For divisors ending with 1 or 9, the correct multiple of 10 is obvious: these numbers are directly adjacent to a multiple of 10, so we will use this one (or its opposite). E.g., for 29, we use 30, and for 61, we use -60 (negative, because 10 is -1 (mod 61)).
For divisors ending with 3 or 7, the correct multiple can be obtained by first multiplying the divisor by 3, thus yielding a number that ends in 9 or 1. Thus, for 13, we use 40 (because it is adjacent to 3*13=39), and for 17, we use -50 (because 3*17=51).
Simplified Rules for 3, 9, and 11
Notice that the nearest multiple of ten for 3,9, and 11 is 10 itself. This means we don't even have to multiply the digit we chop off by anything (except -1, in the case of 11) when we shift it to add it to the remaining digits. As a result, we can just total all the digits at once to do the reduction in one big step (using an alternating sum in the case of 11 to account for the fact that you would be multiplying by -1 when shifting to the next digit). It's never going to be quite so nice for any other divisors.
Now that the algorithm is described, let's do an example. Let's check whether 4913 is divisible by 17. As mentioned above, the fifth multiple of 10 is -1 (mod 17), so we will be multiplying by -5 in the second step.
First, we chop off the last digit, which means simultaneously subtracting 3 (which changes the modulus) and dividing by 10 (which maintains divisibility) to get 491. Next, we multiply the 3 by -5 to get -15, and add this to the remaining part of 491 (thus changing the modulus back). 491-15=476.

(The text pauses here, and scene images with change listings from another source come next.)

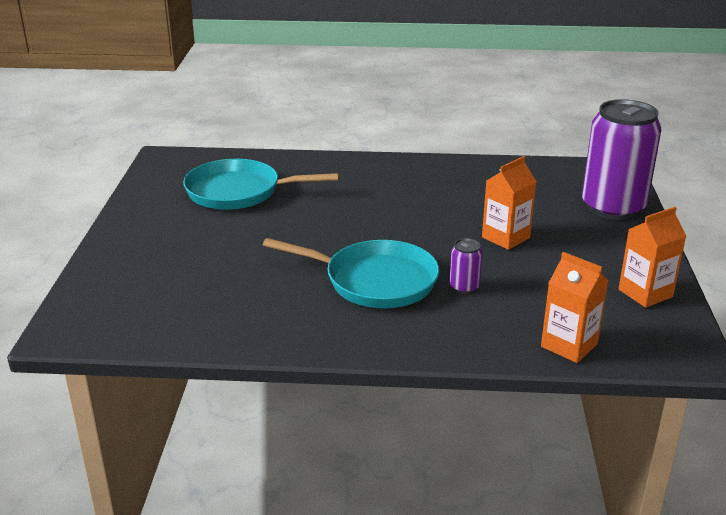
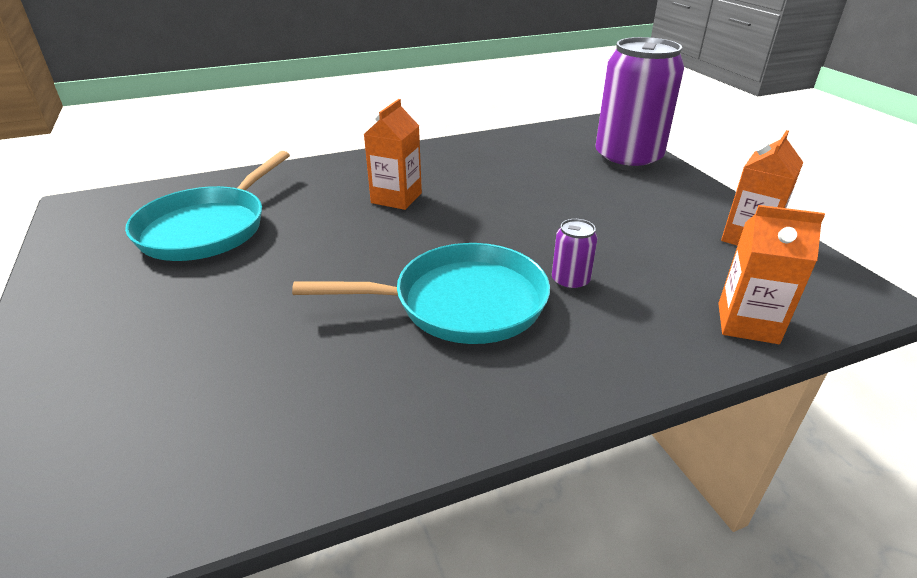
camera: 25 degrees left, 5 degrees up
turquoise pan [183,159,339,210] -> turquoise pan turned 45 degrees counterclockwise [125,151,290,261]
orange carton [482,156,537,250] -> orange carton moved to [364,99,422,210]

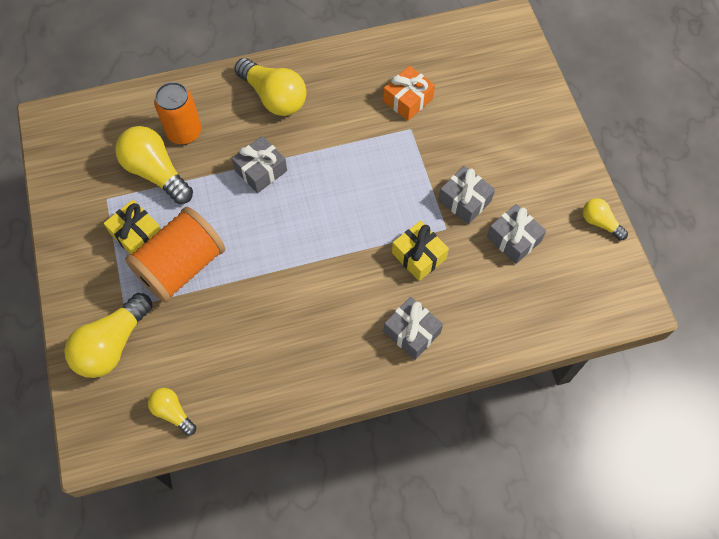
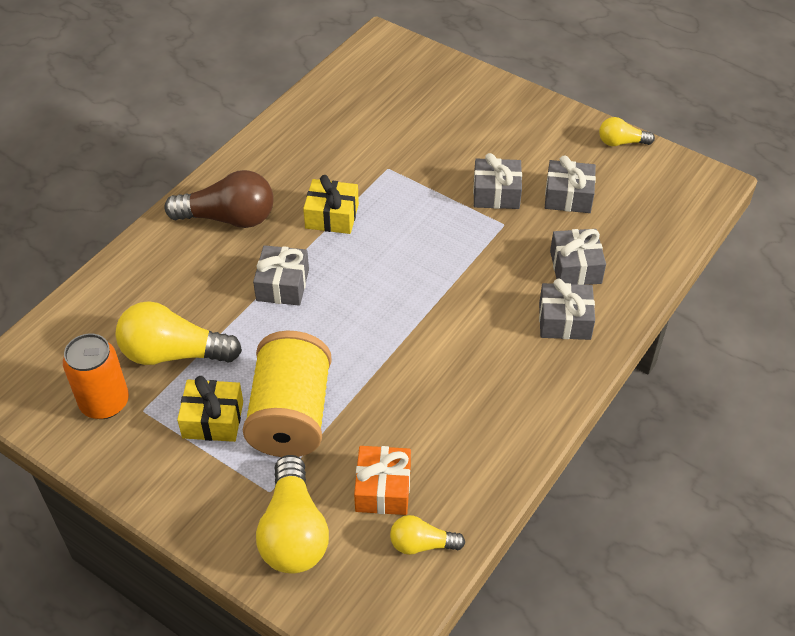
camera: 40 degrees left, 15 degrees down
orange spool [125,207,225,303] -> yellow spool [243,331,332,457]
orange can [154,82,202,144] -> orange can moved to [63,334,129,419]
yellow light bulb [235,58,307,116] -> brown light bulb [164,170,274,228]
orange gift [383,66,435,121] -> orange gift moved to [354,446,411,515]
yellow gift [392,221,449,281] -> yellow gift moved to [303,175,359,234]
none -> grey gift [550,229,606,285]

We repeat the process. Chop off the 6 leaving 47. 6*-5=-30. 47-30=17. 17 is obviously divisible by 17, so then 4913 must also be. (In fact, 4913=17^3.)
Comparison to the Vedic Sutra
Upon reading the other writeup in this node, you'll note that this one differs in one major way. The ancient Hindu mathematicians computer the osculator by first multiplying a number ending in 1,3, or 7 by 9,3, or 7 respectively. Here, I replace the multiplication by 9 and 7 with multiplication by -1 and -3 respectively, which is possible because 9 is congruent to -1 (mod 10) and 7 is congruent to -3 (mod 10). This greatly increases the speed at which the calculations can be performed mentally, since the method in sutra could require you to multiply each digit by a number which is up to 9/10 of the divisor, quite a sizable multiplication for large divisors. Here, that factor is lowered to at most 3/10 of the divisor, so the numbers involved may be as much as 1/9 as large as they are in the sutra algorithm.
A Note on Generalizing the Algorithm
This process cannot be used as-is to easily find out what the remainder is in the case that the test number is NOT divisible by the divisor. This is because dividing by 10 WILL change the modulus in this case. In order to find out what the remainder would be, one must keep track of how many reduction steps k one did before the remainder of the result was obvious, and then multiply that remainder, mod n, by 10^k. (Or, in the case of division by 7, multiplying by 3^k will do, as 10=3(mod 7).) However, one CAN use the digit sum method to determine a number's remainder mod 3 or 9 for reasons stated above. Likewise, one can use the alternating digit sum to find the remainder mod 11, provided you start by making the rightmost digit POSITIVE.